Smith continues, “Part of the problem is the cannabis industry has inexperienced people running labs and analyzing samples. Cannabis is medicine, so we should test it like medicine. This means states should require the same education and experience levels for cannabis analysts as the FDA does for the pharmaceutical industry. At minimum, there should be an experienced analytical chemist in charge of each lab. The five labs that couldn’t detect the pesticide we spiked the samples with were all state-certified and held ISO certification as well.”

Related Article: Challenges of Cannabis Contaminant Testing

Professor Doug Raynie, a “green” chemist at South Dakota State University (Brookings, SD), notes that QuEChERS was developed by USDA chemists for analyzing pesticides in produce, not in cannabis. “The original method was validated for pesticides across a range of produce. Since then, continued development has improved the ability of QuEChERS to accommodate high levels of fats and pigments. Since it is robust and easy to perform, QuEChERS will likely emerge as the go-to extraction method for the isolation of pesticides from cannabis samples as well.”

We’re not there yet, as Smith’s study demonstrated, but since QuEChERS originally targeted plant-based materials one can expect improvements.

“I suspect as the demand for cannabis analysis increases, vendors will offer cannabis-specific QuEChERS kits,” Raynie adds. “The beauty of QuEChERS is that it is a single-sample preparation method to isolate all pesticides of interest.”

Method multiplicity

While on the job, Kyle Shelton, pesticide chemist at Medicine Creek Analytics (Fife, WA), oversees cannabis analysis for moisture, water activity, microbial enumeration (E. coli, salmonella, bile-tolerant gram-negative bacteria), mycotoxins, pesticides, cannabinoids, terpenes, residual solvents, and heavy metals.

“Sample prep for these methods differ widely,” Shelton explains. “For water activity/moisture, we use a hand grinder; for bacteria testing, we put the sample in media solution, then plate and incubate for 24-48 hours. The media we use for salmonella is different than the media for other organisms, for example mycotoxins. For pesticides, we use a variant of QuEChERS using acetonitrile solvent and solid phase extraction.
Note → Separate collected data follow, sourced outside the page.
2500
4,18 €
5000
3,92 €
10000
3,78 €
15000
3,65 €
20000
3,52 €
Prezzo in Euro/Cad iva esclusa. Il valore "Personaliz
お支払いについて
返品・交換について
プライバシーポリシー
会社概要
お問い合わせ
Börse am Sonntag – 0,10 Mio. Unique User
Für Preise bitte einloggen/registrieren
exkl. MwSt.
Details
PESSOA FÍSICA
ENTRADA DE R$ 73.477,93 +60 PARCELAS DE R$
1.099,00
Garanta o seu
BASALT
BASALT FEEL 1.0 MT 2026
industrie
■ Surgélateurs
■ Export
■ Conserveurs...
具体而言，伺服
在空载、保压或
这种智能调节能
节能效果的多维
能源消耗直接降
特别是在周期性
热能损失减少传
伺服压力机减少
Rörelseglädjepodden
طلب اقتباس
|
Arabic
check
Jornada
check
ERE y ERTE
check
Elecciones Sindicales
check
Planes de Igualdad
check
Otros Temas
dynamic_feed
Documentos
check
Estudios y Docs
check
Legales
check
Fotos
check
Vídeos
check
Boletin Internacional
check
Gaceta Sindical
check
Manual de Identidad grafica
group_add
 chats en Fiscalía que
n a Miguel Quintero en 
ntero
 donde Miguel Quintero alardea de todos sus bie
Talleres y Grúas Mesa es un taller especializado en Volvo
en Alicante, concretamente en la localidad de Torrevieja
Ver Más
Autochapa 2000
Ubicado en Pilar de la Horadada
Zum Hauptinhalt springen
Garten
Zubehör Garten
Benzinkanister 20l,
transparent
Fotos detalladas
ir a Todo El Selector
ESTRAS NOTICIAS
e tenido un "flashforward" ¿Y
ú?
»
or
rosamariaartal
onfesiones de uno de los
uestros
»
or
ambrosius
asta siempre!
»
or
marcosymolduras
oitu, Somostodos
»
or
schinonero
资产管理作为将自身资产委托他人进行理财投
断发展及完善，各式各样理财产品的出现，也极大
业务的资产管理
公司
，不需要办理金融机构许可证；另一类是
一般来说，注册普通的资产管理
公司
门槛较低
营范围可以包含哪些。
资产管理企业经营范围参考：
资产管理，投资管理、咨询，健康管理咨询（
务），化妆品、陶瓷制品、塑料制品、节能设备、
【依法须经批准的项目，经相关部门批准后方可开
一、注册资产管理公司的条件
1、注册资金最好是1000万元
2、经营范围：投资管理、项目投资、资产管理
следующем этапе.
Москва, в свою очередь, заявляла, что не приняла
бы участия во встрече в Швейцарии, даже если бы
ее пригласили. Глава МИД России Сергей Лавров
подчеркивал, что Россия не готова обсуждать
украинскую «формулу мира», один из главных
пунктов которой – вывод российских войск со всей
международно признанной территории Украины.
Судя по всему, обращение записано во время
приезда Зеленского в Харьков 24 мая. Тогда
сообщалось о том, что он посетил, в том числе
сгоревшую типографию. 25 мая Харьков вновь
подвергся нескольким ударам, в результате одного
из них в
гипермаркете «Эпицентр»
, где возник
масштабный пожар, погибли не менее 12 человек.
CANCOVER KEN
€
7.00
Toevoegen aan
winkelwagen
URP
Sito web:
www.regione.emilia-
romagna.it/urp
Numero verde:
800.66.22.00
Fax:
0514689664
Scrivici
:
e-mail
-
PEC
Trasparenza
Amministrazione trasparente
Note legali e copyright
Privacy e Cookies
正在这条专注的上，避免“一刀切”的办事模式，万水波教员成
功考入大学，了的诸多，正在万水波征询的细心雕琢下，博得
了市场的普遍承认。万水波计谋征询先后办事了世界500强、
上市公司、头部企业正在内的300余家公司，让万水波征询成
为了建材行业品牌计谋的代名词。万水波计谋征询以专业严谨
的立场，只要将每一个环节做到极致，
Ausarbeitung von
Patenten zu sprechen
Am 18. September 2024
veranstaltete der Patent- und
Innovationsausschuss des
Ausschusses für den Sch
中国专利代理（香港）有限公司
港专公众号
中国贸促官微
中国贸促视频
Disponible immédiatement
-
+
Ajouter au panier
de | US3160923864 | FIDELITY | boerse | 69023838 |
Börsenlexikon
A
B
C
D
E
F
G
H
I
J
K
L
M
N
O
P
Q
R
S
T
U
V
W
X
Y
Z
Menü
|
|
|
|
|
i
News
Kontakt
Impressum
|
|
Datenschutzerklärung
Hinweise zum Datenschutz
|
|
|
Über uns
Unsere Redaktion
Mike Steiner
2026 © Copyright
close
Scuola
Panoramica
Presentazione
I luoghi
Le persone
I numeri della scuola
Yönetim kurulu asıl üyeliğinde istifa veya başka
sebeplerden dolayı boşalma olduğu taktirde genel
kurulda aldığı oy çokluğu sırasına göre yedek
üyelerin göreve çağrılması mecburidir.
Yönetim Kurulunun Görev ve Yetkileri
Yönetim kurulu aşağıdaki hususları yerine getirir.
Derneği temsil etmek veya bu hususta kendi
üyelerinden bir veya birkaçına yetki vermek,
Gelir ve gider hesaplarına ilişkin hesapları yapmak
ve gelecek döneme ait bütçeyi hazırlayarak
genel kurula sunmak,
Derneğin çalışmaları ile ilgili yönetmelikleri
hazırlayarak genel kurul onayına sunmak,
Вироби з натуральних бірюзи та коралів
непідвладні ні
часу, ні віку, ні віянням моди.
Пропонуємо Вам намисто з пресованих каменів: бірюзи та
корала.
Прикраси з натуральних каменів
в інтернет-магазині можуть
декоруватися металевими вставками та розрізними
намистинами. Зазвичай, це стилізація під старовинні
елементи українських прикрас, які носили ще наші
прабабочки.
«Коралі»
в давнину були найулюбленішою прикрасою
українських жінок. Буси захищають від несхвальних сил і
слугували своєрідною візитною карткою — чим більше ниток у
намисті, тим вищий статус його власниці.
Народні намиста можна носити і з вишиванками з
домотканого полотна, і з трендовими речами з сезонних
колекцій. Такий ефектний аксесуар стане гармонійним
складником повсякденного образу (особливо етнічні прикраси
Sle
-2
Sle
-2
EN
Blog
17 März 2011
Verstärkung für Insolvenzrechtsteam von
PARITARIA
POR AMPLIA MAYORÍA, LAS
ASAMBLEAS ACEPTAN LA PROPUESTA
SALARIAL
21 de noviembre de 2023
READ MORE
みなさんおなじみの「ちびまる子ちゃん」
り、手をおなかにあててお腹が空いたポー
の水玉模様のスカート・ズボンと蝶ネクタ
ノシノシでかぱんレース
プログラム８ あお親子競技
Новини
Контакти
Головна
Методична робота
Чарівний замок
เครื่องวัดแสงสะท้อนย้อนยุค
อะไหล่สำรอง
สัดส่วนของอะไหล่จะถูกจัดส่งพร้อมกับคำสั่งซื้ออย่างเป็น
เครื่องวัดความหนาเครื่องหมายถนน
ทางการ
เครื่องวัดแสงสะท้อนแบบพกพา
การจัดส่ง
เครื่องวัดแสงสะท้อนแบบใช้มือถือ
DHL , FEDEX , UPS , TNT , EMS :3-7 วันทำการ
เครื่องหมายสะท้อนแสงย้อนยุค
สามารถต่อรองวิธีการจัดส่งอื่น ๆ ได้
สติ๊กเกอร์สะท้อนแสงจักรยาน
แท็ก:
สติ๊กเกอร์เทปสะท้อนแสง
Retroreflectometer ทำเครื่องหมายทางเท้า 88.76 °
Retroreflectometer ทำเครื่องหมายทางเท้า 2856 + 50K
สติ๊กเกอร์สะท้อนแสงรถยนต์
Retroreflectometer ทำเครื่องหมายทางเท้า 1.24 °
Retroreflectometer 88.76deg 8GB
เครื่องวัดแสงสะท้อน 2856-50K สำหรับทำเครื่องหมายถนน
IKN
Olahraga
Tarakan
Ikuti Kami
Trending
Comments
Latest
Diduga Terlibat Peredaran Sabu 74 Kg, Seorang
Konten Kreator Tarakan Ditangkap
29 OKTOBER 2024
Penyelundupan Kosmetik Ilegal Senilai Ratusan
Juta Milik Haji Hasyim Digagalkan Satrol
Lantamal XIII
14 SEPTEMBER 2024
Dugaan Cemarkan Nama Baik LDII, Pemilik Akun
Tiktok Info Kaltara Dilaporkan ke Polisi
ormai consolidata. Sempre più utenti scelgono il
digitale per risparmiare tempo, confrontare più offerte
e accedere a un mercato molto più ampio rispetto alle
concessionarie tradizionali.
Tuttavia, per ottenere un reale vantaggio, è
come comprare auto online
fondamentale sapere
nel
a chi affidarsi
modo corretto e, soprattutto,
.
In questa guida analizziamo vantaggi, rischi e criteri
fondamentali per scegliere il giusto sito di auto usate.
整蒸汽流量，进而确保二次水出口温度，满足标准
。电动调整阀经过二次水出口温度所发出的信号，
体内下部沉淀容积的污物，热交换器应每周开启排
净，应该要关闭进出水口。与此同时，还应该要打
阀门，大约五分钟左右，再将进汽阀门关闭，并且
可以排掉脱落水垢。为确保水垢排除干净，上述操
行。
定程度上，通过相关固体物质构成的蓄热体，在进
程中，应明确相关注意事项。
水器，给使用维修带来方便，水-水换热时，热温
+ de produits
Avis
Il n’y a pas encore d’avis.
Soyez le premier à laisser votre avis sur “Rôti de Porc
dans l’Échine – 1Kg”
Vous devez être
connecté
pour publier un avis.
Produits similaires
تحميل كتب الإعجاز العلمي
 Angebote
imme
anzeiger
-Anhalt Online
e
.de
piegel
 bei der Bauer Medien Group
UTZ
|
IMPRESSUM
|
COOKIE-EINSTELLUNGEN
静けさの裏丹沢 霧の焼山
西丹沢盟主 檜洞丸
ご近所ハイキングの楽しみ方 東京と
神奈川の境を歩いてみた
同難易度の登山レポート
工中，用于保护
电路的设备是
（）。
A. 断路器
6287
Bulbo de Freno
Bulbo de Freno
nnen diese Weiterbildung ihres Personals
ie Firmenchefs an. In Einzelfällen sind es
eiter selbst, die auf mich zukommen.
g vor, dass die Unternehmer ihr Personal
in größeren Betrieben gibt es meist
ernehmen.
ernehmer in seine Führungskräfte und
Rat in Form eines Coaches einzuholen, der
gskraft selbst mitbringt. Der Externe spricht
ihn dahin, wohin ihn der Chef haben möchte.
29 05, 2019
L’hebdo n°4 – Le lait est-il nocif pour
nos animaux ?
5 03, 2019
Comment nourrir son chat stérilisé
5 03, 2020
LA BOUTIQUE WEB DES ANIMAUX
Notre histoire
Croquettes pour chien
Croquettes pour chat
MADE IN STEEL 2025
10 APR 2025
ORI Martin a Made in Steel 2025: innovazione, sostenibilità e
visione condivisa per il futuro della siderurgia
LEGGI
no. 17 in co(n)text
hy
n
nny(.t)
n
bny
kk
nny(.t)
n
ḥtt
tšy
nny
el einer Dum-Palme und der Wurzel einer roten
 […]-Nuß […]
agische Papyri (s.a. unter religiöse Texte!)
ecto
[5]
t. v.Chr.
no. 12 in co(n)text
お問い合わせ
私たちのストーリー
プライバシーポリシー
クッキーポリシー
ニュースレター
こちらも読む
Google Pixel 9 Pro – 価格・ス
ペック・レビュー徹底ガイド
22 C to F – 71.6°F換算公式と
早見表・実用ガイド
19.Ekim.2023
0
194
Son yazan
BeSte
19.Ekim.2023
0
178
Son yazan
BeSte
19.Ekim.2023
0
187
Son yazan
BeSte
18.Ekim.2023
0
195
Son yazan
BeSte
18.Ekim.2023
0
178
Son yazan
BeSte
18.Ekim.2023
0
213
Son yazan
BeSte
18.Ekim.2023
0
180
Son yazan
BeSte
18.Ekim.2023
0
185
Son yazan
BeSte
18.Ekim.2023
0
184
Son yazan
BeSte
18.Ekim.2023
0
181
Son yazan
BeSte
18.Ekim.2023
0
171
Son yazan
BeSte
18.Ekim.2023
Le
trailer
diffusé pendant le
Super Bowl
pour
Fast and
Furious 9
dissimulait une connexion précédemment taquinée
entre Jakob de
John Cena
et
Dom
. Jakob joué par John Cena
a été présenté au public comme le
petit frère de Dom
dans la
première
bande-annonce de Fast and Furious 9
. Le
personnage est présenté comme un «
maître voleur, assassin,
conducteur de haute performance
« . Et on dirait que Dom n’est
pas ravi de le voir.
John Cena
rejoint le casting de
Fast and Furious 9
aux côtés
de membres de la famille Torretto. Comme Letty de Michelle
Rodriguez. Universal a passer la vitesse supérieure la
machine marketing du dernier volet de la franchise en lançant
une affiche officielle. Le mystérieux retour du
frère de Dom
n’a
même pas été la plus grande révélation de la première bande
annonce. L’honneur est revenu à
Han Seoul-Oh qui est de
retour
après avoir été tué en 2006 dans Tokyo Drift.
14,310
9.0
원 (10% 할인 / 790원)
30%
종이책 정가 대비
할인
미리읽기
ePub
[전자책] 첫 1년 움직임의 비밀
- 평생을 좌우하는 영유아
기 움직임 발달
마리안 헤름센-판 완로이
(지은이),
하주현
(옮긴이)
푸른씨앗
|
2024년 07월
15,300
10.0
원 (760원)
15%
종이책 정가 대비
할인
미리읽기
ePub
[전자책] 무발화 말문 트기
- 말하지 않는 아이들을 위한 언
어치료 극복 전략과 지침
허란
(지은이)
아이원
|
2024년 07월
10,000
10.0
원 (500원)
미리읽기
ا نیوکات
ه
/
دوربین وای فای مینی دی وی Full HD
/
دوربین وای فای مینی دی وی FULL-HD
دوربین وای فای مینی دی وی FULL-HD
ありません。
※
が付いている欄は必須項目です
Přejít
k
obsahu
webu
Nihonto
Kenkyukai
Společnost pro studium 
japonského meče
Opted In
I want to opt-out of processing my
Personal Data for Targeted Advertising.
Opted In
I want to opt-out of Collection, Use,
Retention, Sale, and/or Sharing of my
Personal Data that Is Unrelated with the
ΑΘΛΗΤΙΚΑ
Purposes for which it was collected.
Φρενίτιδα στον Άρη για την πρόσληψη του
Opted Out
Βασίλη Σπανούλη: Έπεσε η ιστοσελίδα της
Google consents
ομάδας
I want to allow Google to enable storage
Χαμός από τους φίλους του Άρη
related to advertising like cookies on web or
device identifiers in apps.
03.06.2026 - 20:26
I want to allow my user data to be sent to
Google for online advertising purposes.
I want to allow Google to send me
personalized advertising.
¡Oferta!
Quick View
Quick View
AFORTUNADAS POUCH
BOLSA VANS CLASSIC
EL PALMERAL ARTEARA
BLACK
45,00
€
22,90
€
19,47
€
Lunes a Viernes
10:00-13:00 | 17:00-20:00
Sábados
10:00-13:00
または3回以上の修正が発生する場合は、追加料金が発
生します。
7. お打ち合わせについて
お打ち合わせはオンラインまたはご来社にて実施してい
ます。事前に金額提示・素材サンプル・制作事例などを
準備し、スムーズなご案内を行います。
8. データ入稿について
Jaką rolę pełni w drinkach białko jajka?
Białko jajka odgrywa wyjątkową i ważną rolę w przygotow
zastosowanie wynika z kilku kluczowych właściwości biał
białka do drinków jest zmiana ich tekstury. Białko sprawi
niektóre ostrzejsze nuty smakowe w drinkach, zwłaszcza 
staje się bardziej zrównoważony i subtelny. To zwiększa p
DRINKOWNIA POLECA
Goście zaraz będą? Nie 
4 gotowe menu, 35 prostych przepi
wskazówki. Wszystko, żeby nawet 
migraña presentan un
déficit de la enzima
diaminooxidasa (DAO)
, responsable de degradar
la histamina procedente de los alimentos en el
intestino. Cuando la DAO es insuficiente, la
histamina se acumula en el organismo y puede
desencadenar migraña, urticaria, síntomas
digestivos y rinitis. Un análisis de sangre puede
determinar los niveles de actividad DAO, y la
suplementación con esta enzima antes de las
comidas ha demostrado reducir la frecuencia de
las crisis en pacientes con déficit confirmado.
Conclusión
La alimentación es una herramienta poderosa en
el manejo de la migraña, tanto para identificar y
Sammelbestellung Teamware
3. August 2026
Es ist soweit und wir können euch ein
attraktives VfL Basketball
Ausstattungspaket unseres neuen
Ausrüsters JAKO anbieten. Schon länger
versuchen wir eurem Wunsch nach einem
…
We extract terpenes and cannabinoids with alcohol, and for solvents we utilize headspace injection and gas chromatography with flame ionization detection.”

Extraction of some kind is nearly universal, but care must be taken not to miss anything. “Because cannabis is such a complex matrix, pesticides and mycotoxins are difficult to extract because of their low concentrations. Even cannabinoids are difficult to deal with, particularly for cannabis edibles, because so many other ingredients could exist in the product. As a lab, our goal is to break these sample matrices down without compromising the actual THC or CBD we are trying to detect.”